Because the repubs hate minorities,women's right to choose,affordable health care ,
preserving and conserving our Environment for starters......
5
Let everyone remember that he claimed ownership of this situation before the shutdown even began. You cannot blame the Democrats for this. This is all Trump.
222
@Christopher
And Mitch the great holdup artist. Nothing gets done without Mitch`s approval.
11
@Christopher
And that is another reason the House should not fold. They should constantly bring that up and portray him as the liar and weak person who blames everyone else for his screwups.
8
@Christopher
He also claimed to be a great negotiator, and to know more about war than the generals. Is there any claim Trump hasn't made?
At least he can honestly say he has the longest shut down ever. It's huge!

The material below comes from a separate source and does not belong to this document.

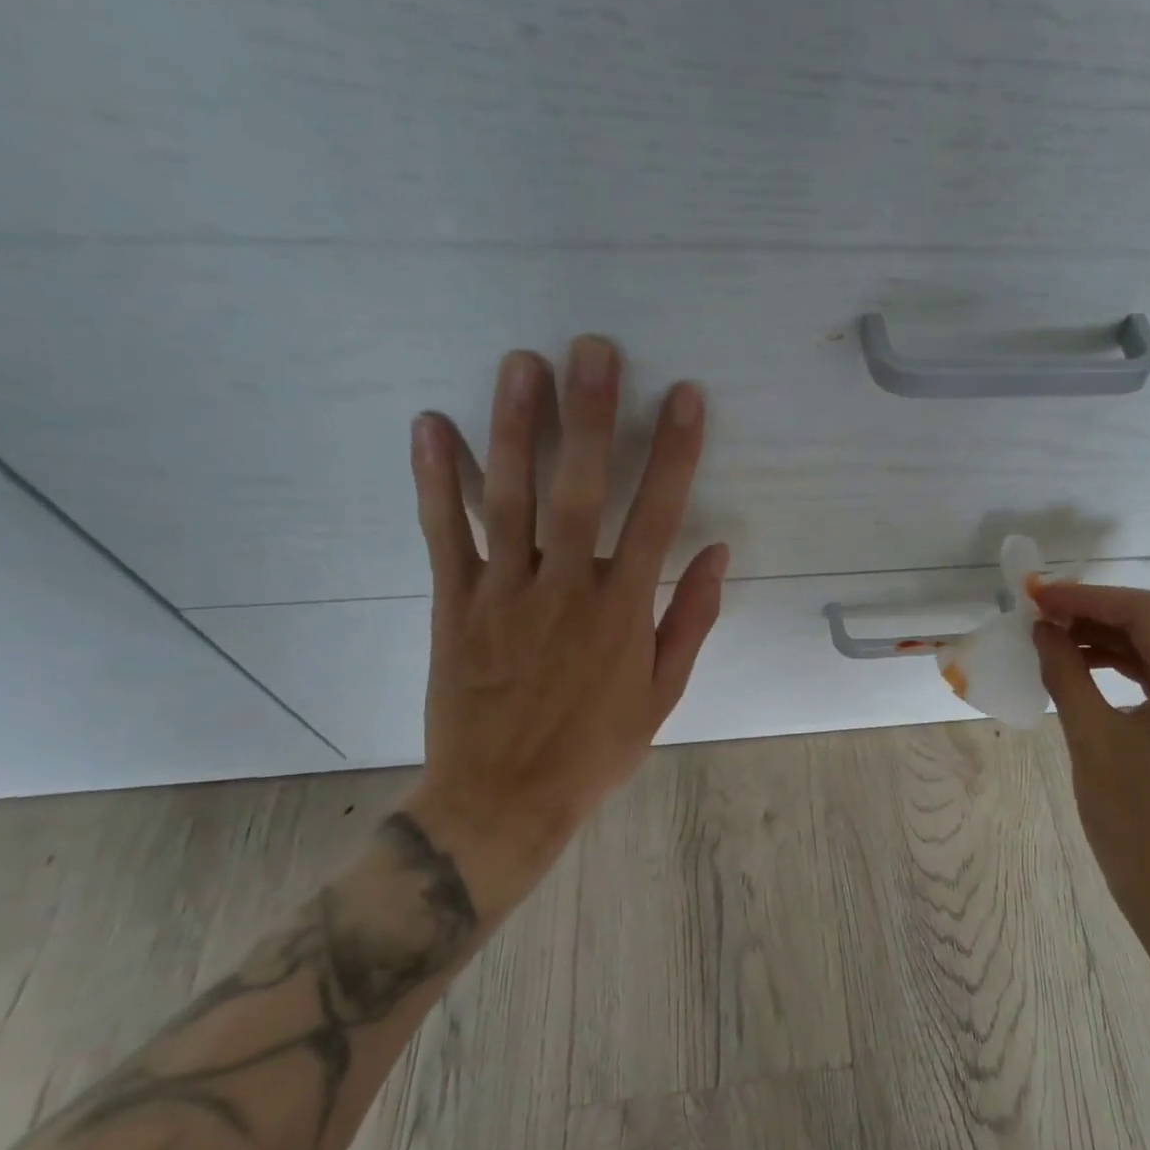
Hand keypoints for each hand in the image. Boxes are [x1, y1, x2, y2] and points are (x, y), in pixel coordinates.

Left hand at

Finally! Mr. Trump did it. He is breaking the US financial system just like he did with his casinos. No matter how strong the house hand, if making poor decisions, it will loose.
155
And so I must repeat:
No deal with Trump.
Nol one penny.
Impeach him in the House for conspiracy and obstruction.
Let him try to run for re-election based on his single accomplishment - the Trump shutdown.
The GOP Senate will cave.
May take several months. Stay strong.
138
@strangerq
You can't stay strong if you have no money to buy food.
2
Ortrud from Belgium.(really?)
Said everyone who ever opposed a worker strike or boycott thinking they could scare the workers into submission.

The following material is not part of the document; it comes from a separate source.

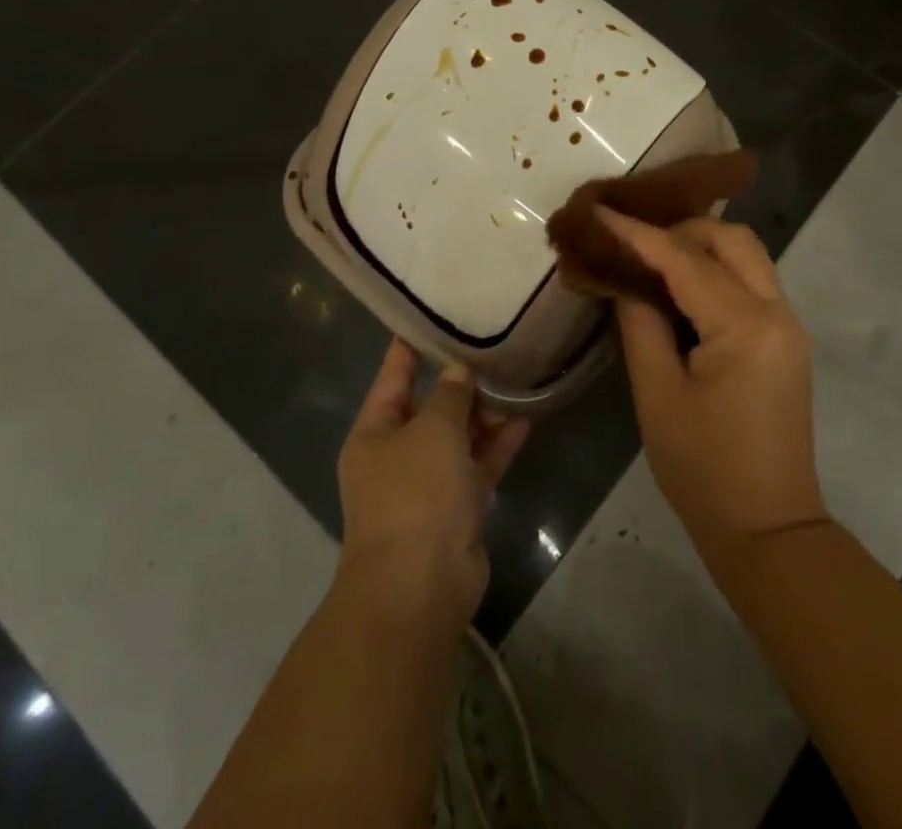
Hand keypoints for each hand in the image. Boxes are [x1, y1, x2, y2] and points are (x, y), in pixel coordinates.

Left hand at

America was strong enough to save Belgium from Hitler.... we are certainly strong enough to stand up to Trump.
4
@strangerq
You can't stand up if you can't eat.
If there was ever a time for a variation in our political system, now is the time.

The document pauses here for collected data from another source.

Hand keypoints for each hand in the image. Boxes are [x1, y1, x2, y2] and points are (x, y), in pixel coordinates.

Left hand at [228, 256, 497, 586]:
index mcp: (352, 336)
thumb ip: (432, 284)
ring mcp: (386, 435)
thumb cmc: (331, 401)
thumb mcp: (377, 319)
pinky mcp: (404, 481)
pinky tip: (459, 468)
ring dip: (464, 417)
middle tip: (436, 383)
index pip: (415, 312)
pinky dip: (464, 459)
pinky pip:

There should be some way developed to put such an issue to a public vote to really see if the majority of the American people think the wall is a good idea and let us decide directly as our President and Congress cannot come to a decision.
11
How about this idea for bringing the shutdown to a quick conclusion. Let's suspend salaries and benefits for all members of Congress and the White House including the President, suspend healthcare benefits, and refuse back pay until the shutdown is over. In the meantime, they can hold garage sales or walk dogs to make ends meet.
243
@EAZiemba Trump can afford it, so can Congress. They have non-government sources of income.
17
Facts are important. Some Members of Congress may have other sources of income, some may not. Is it wrong if wealth is earned legally and ethically and/or from a previous career?
2
@J True enough but the point is to drive home the message that they should be treated just like every other American. It is meant to be a teaching moment for the spoiled kids in DC. And while they can afford to go without these financial assets, no one like to give away money, not even rich people. If they or anyone covered by their health insurance gets sick, they can pay out of pocket and see what it feels like to be uninsured and faced with staggering healthcare bills.